Он улыбался Джейку в скайп, улыбался Лайзе тогда же, улыбался соседям, улыбался людям на улице. Улыбался мне. Фальшивая улыбка приклеилась к нему, я не мог ее снять.
Очередные таблетки. Неделя покоя. Затихающий кашель.
Он кашлял и худел. Круги под глазами. Шатания по улицам ночью. Моя усталость била мне под дых.
Феназепам. Феназепам. Феназепам.
— Может, возьмешь на прокат байк? — как-то сказал я.
— Я не знаю город.
— Ну так узнаешь.
Митч пожал плечами.
Я привез байк к парадной, но Митч так к нему и не притронулся ни разу. Посмотрел, погладил, но садиться не стал. Ушел в квартиру, заварил чай и уселся за стол. С улыбкой на губах.
Пришел май и куча выходных. Митчу стало лучше. Мы гуляли по вечерам, наслаждаясь немногочисленной зеленью, запахом воды из каналов. Кормили уток на набережной.
— А красивый город, — сказал как-то Митч.
— Красивый, — согласился я. — А ты ехать не хотел.
— Я боялся.
— Не могу тебя осуждать.
Митч улыбнулся, затащил меня в подворотню и поцеловал. Я лопатками чуял опасность, потому быстро оторвался.
— Это не Нью-Йорк, — сказал я Митчу на ухо шепотом.
— Я помню, — также шепотом ответил он.
На следующий день я вернулся поздно вечером, Митч стоял у окна в кромешной темноте. Он был как призрак или труп, таким жутким был его силуэт за занавеской.
— Митч, — произнес я, понизив голос.
Он обернулся ко мне, раскрыл объятия:
— Иди сюда. Я смотрю на луну.
Луна и в правду была большая, бледно-желтый такой блин. Мы постояли так несколько минут, затем отправились спать.
— Она такая красивая… — сказал Митч с каким-то непонятным восторгом. Он был как ребенок, лихорадочно-восторженный взгляд — ребенок или псих.
И он был красив в лунных лучах, с растрепавшимися по подушке волосами. Я поцеловал его в подбородок, затем залез рукой под одеяло, ниже, ниже, еще ниже…
Я буду твоей луной на сегодня.
Проснулся я один. Я щупал рукой пустое пространство, но никого рядом не было. Он всегда возвращался. А теперь он не вернулся.

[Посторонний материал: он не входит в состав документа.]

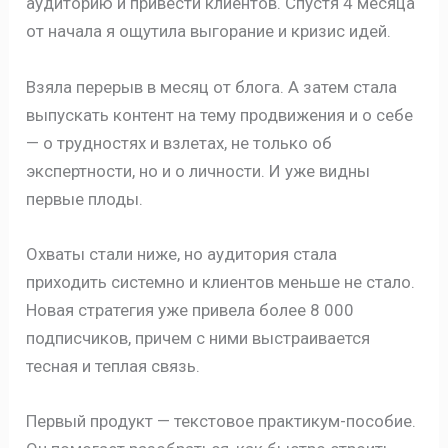
аудиторию и привести клиентов. Спустя 4 месяца
от начала я ощутила выгорание и кризис идей.
Взяла перерыв в месяц от блога. А затем стала
выпускать контент на тему продвижения и о себе
— о трудностях и взлетах, не только об
экспертности, но и о личности. И уже видны
первые плоды.
Охваты стали ниже, но аудитория стала
приходить системно и клиентов меньше не стало.
Новая стратегия уже привела более 8 000
подписчиков, причем с ними выстраивается
тесная и теплая связь.
Первый продукт — текстовое практикум-пособие.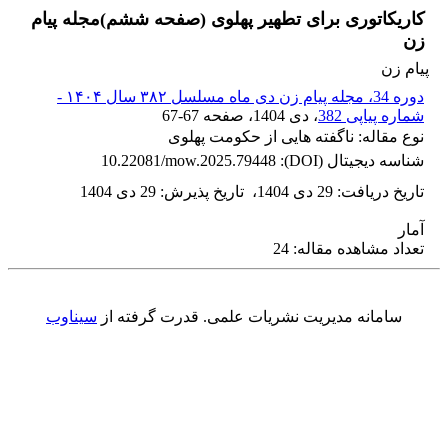
کاریکاتوری برای تطهیر پهلوی (صفحه ششم)مجله پیام
زن
پیام زن
دوره 34، مجله پیام زن دی ماه مسلسل ۳۸۲ سال ۱۴۰۴ -
شماره پیاپی 382
، دی 1404
، صفحه
67-67
نوع مقاله: ناگفته هایی از حکومت پهلوی
شناسه دیجیتال (DOI):
10.22081/mow.2025.79448
تاریخ دریافت
:
29 دی 1404
،
تاریخ پذیرش
:
29 دی 1404
آمار
تعداد مشاهده مقاله: 24
سامانه مدیریت نشریات علمی.
قدرت گرفته از
سیناوب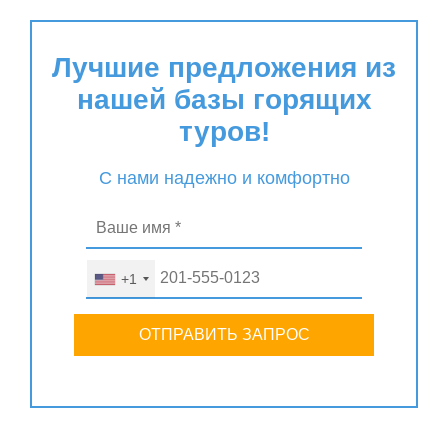
Лучшие предложения из
нашей базы горящих
туров!
С нами надежно и комфортно
+1
ОТПРАВИТЬ ЗАПРОС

Он не вернулся к вечеру. Не вернулся на следующий день. Не вернулся и на третий.
А потом его нашла полиция: он вскрыл замок на чердаке в нашей парадной и наглотался там моего феназепама. Солнце било сквозь маленькое грязное окно. У меня болело всё внутри, я пытался кричать, но не мог.
Потеря не равна обретению, потеря всегда больше.
Ты выбрал луну, говоришь. Но мне ты выбора не оставил.
Я теперь до тебя не смогу добраться. Прости.
На ту сторону луны не летают самолеты.